Chapter 21.

This was their last summer before they went off to separate schools. They were laying on their backs looking for faces in the clouds, talking about the future. When they talked about the future, they didn’t discuss school. They made plans for some undefined future when they were together again.
“We can get a train pass for like five hundred dollars,” Helen said. “A month-long train pass. We can go anywhere we want. We can do anything! New York City! San Francisco! Lawrence, Kansas! We just show up at the train station and pick a place off the map. We can do anything.”
“We can go out to the desert,” Jane said, “and take Peyote. We can go on a spirit quest. Find our spirit animals. I’ll bet my spirit animal is John Candy.”
“I want John Candy. Can two people have the same spirit animal?” Helen said.
“I don’t see why not.”
“We can take the ferry to Alcatraz and try to swim back to shore.” Helen said. “Like escapees. We’ll be lost forever.”
“We can just walk around doing nothing at all,” Jane replied. “We can just talk about dumb things and make stupid jokes and laugh. We can get ice cream in Denver. What the hell is in Denver?” She laughed.
“So much ice cream,” Helen said. “And that sniper I guess.”
“Oh yeah,” Jane was quiet for a minute. “Snipers always hide in bell towers. If I was a sniper I wouldn’t hide in a bell tower. That’s the first place people look. Obviously the sniper’s in a bell tower. That’s where snipers go.”

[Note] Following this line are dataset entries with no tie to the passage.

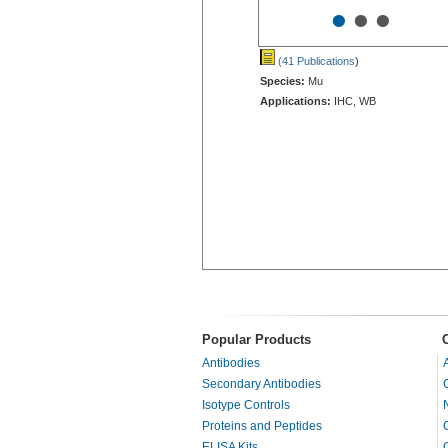
•
•
•
(41 Publications
)
Species:
Mu
Applications:
IHC, WB
Popular Products
Antibodies
Secondary Antibodies
Isotype Controls
Proteins and Peptides
ELISA Kits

“Well, it gives you a pretty good view,” Helen said.
“I’d hide out down low.”
“What, like you’d shoot people from the bottom of a well?”
“Yes,” Jane said. “And it would never even occur to anyone to look down there. The bodies would just keep piling up around the mouth of the well, and everyone would be going nuts, trying to figure out which bell tower I was in.”